> [Exercise text]:
********************

RockNess enjoyed some cosmetic changes for its sixth year, as the usual pair of large secondary tented stages had been replaced by one huge under-canvas arena, its sides open to allow audience overspill for a lineup of mainly dance artists. Despite the name, one of the festival's attractions is its focus on cutting edge electronic producers and DJs, and such acts were given equal prominence to more traditional guitar bands. Sunday in the second tent was curated by Rob Da Bank, for example, and featured riotous sets from Simian Mobile Disco, Fake Blood and Beardyman, the latter a huge draw for his beatboxing mash-up style. Elsewhere in the camp, young dance artists like Katy B, Jamie Smith of The xx and D/R/U/G/S appeared alongside the established likes of DJ Shadow, Andrew Weatherall and Erol Alkan.
Balanced against this was an equally well-chosen array of indie outfits, with Friday night's headliners Kasabian leading the way in riotous style. Saturday's second stage was an exclusively guitar-based line-up, including a winningly raw set of trashy rock from Glasgow's Sons & Daughters and some folk-tinged anthems from Edinburgh-based Frightened Rabbit, although sadly for final band The Cribs, almost everyone seemed to be flowing towards the main stage and the banks of Loch Ness for headliners the Chemical Brothers. Aided by a spectacular lightshow and an incredible soundsystem, the pair's apocalyptic mix of crunching electro and Big Beat revivalism was crowd-pleasing.
Next to this, Sunday's double header of local heroes Glasvegas and Paolo Nutini was positively sedate, although the former's anthemic sound is well suited to the larger stage and the latter is an artist transformed, a bona fide star following the success of his last album Sunny Side Up, with an impressive backing band and a nice line in covers (including Hot Chip's "Over & Over" and MGMT's "Time to Pretend"). It left us with a flavour of what has fast become one of the UK's most musically open-minded and well programmed mainstream festivals.

********************

> [Exercise requirements]:
1: Copy the passage of the festival review from "RockNess enjoyed some" to "and Erol Alkan.".
2: Answer these questions using the festival review:
(a) Who curated Sunday in the second tent?
(b) Which band headlined on Friday night?
(c) What was the title of Paolo Nutini's last album?

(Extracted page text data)
********************

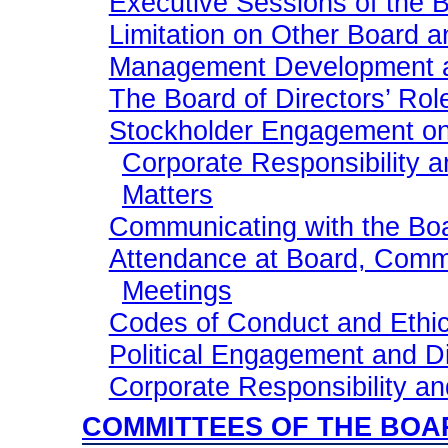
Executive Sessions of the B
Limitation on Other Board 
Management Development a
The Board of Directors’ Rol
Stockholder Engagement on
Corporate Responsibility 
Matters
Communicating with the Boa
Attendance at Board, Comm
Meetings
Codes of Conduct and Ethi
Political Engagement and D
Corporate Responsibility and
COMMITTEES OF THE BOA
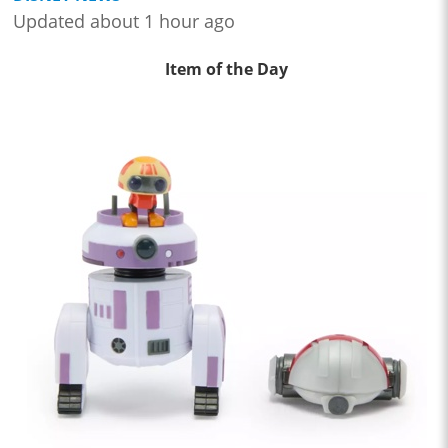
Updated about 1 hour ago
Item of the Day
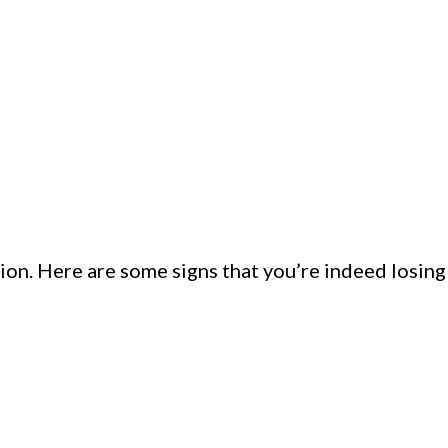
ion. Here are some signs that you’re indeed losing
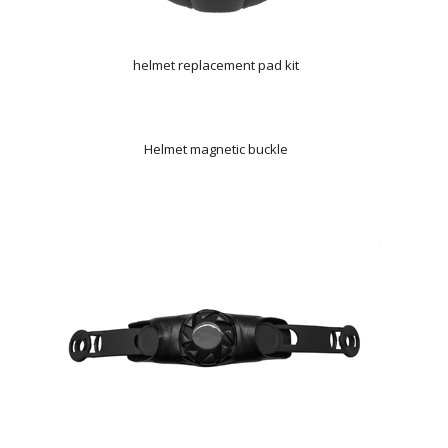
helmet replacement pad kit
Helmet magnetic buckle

********************

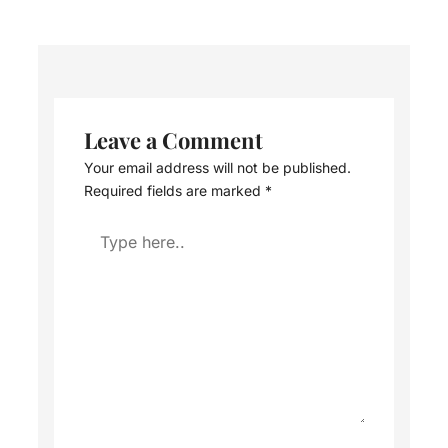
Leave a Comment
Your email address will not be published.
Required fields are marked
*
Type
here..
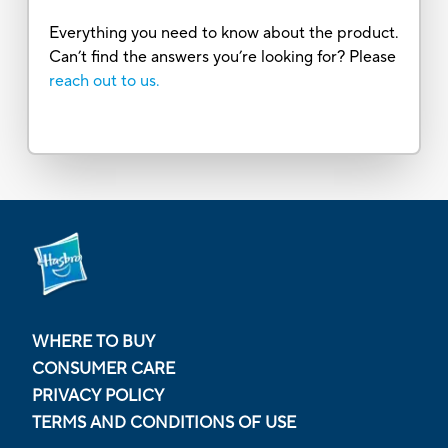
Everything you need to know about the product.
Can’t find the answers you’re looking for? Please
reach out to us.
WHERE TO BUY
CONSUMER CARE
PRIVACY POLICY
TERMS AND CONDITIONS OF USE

********************

> [Solution list]:
1:
RockNess enjoyed some cosmetic changes for its sixth year, as the usual pair of large secondary tented stages had been replaced by one huge under-canvas arena, its sides open to allow audience overspill for a lineup of mainly dance artists. Despite the name, one of the festival's attractions is its focus on cutting edge electronic producers and DJs, and such acts were given equal prominence to more traditional guitar bands. Sunday in the second tent was curated by Rob Da Bank, for example, and featured riotous sets from Simian Mobile Disco, Fake Blood and Beardyman, the latter a huge draw for his beatboxing mash-up style. Elsewhere in the camp, young dance artists like Katy B, Jamie Smith of The xx and D/R/U/G/S appeared alongside the established likes of DJ Shadow, Andrew Weatherall and Erol Alkan.

2:
(a) Rob Da Bank
(b) Kasabian
(c) Sunny Side Up